Portanto, o leitor terá em mãos não um novo livro de economia política, mas um
consistente e provocador volume em que Bataille instaura a noção de “dispêndio
improdutivo” como fundamento do campo do humano. Tal noção de inutilidade,
engendrada pelo gasto, pela perda (de energia, de dinheiro etc.), efetuada de modo
ativo, e não por acidente, se confunde com a própria noção de erotismo
desenvolvida oito anos depois em O erotismo.
Bataille divide a atividade humana em dois campos; o gasto improdutivo, mais tarde
um equivalente do erotismo, localiza-se no segundo campo.

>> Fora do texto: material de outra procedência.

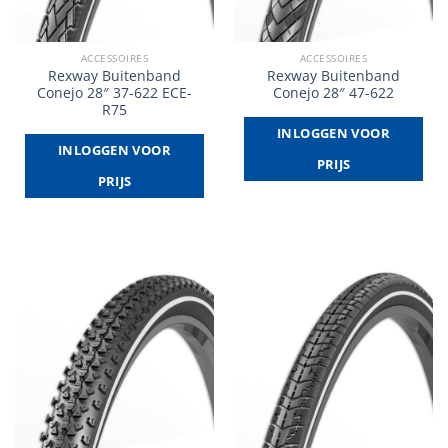
ACCESSOIRES
ACCESSOIRES
Rexway Buitenband
Rexway Buitenband
Conejo 28″ 37-622 ECE-
Conejo 28″ 47-622
R75
INLOGGEN VOOR
INLOGGEN VOOR
PRIJS
PRIJS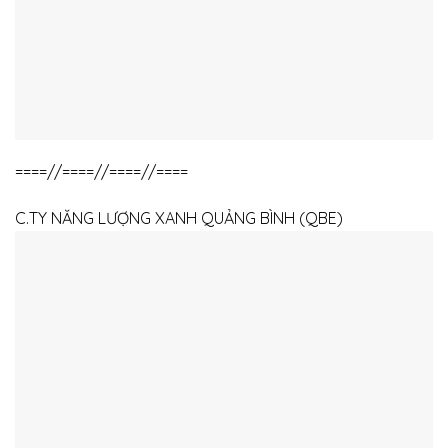
====//====//====//====
C.TY NĂNG LƯỢNG XANH QUẢNG BÌNH (QBE)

Por fim, ressaltamos que a parte maldita é constituída de uma parte teórica (que
ocupa quase metade do livro) e de quatro partes constituídas da articulação entre
teoria e “dados históricos”. Como esclarece o autor, o livro pretende abordar
questões gerais de economia de modo sumário, pois haveria um segundo volume,
que desenvolveria as questões sumariadas neste. Todavia, no lugar deste segundo
volume, Bataille escreveu, justamente, O erotismo, confirmando a impressão de sua
incursão por uma economia ao avesso, uma que aponta a produção e a acumulação
como secundárias com relação ao desperdício. Retroagindo a partir da leitura de O
erotismo, podemos afirmar que, mais do que qualquer outra coisa, Bataille visava
encontrar um campo de articulação de todas as questões fundamentais da
experiência e do espírito humanos. Esse campo é o do erotismo, o do corpo como
dispêndio improdutivo, exuberância, soberania dos excessos sobre toda forma social
de constituição de uma vida moderada, isto é, lamentável.